Among the lines below, copy each one in which "Components" appears.

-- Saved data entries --
◇ ◇ ◇
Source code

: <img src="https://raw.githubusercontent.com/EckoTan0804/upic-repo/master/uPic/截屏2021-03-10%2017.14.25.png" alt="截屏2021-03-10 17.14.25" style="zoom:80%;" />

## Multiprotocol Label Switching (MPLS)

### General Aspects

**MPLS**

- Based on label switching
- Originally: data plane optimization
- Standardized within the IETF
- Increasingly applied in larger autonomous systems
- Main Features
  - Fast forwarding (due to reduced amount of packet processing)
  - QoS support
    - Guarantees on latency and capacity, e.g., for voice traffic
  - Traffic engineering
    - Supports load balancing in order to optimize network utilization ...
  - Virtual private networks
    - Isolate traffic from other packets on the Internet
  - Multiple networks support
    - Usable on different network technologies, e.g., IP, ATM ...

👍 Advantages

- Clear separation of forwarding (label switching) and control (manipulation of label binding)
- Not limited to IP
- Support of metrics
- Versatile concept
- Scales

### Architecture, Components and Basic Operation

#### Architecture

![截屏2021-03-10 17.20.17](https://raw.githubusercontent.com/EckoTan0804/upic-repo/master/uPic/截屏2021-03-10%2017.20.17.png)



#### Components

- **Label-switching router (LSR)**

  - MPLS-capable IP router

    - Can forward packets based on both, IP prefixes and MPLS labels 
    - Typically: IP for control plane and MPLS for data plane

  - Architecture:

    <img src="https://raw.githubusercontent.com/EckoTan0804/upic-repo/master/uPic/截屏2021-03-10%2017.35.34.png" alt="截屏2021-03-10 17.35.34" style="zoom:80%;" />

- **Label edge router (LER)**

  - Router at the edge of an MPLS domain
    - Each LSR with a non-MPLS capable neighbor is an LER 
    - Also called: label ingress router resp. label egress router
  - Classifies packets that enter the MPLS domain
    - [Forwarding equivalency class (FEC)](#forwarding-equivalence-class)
◇ ◇ ◇
-- Task answer --
### Architecture, Components and Basic Operation
#### Components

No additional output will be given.